Turlington's Balsam of Life was a patent medicine developed by English merchant Robert Turlington.

==Background==
He succeeded in obtaining a royal patent from King George II in 1744, which gave him the right to pursue anyone attempting to pass off their own product as his, one of the earliest medicinal patents. (Note: The earliest medicinal patent was granted in 1698, for Epsom Salts.) In his royal patent application Turlington claimed that his nostrum contained 27 ingredients, and was effective in the treatment of "kidney and bladder stones, cholic, and inward weakness", a list of ailments he greatly expanded upon in a 46-page marketing brochure printed shortly afterwards.

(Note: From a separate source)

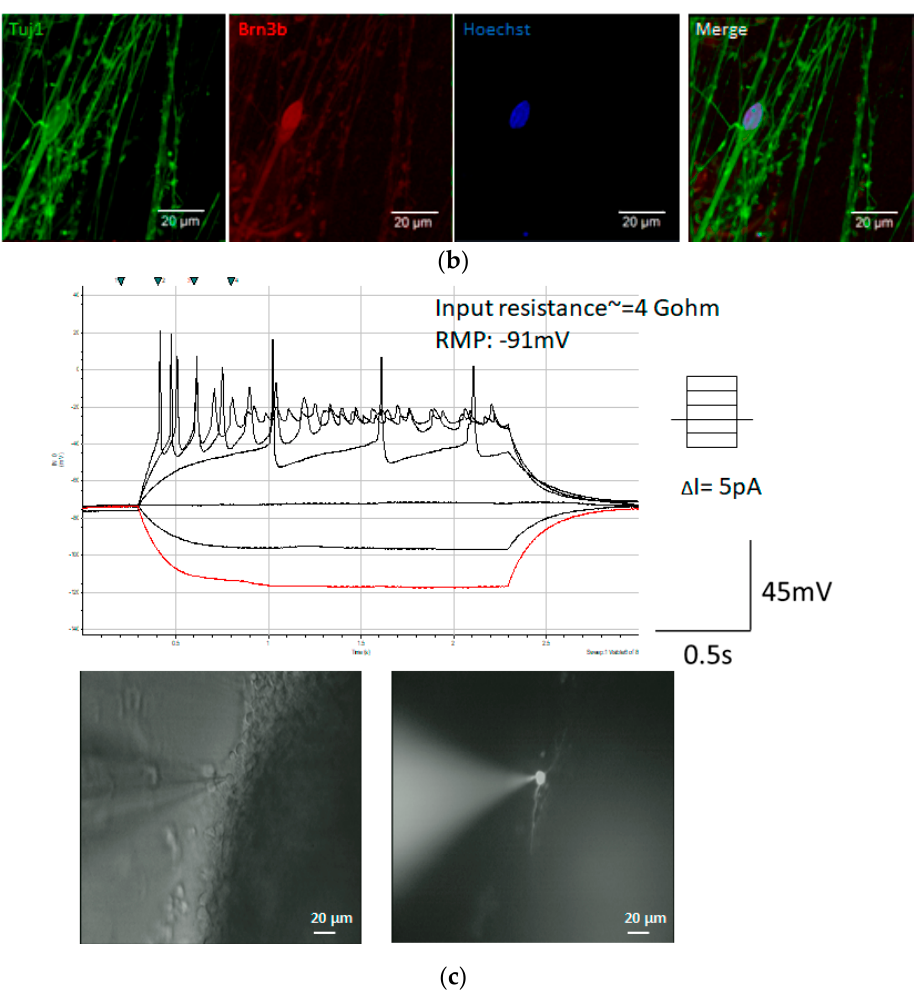
Figure 2. RGC neurite outgrowth from optic vesicles. ( a ) Images of RGCs after dissociation from optic vesicles from Day 0 to Day 10. hiPSC-derived RGC displayed long axon-like structure. Scale bar = 10 µ m; ( b ) the hiPSC-derived cells were stained by RGC specific markers, Math5, and Brn3b as well as the marker of neural cytoskeleton, Tuj1; ( c ) RGCs of Day 20 were filled with Rhodamin under fluorescence illumination ( bottom panel ). The complete I-V curve was analyzed by patch clamp. The red line shows the response of the first current injected into the cell and black lines indicate the response of the other different currents to the cells ( up panel ). The firing pattern of action potentials showed in the middle column, suggesting that RGCs became mature after isolation for 20 days.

Turlington's Balsam quickly became popular in England and in the American colonies.

==Packaging==
During the 17th and 18th centuries, the manufacturers of patent medicines began to use packaging as a tool to differentiate their products from those of their competitors, as there was often little to visually distinguish between the medications themselves. (Note: Patents only applied to the medication, not to its packaging, therefore competitors were free to copy a medication's packaging in an effort to increase their sales at the expense of the patented product.) In Turlington's case that resulted in his changing the shape of the bottle containing his balsam at least four times in the ten years following the granting of his patent, culminating in an elaborately embossed tablet-shaped bottle introduced in 1754.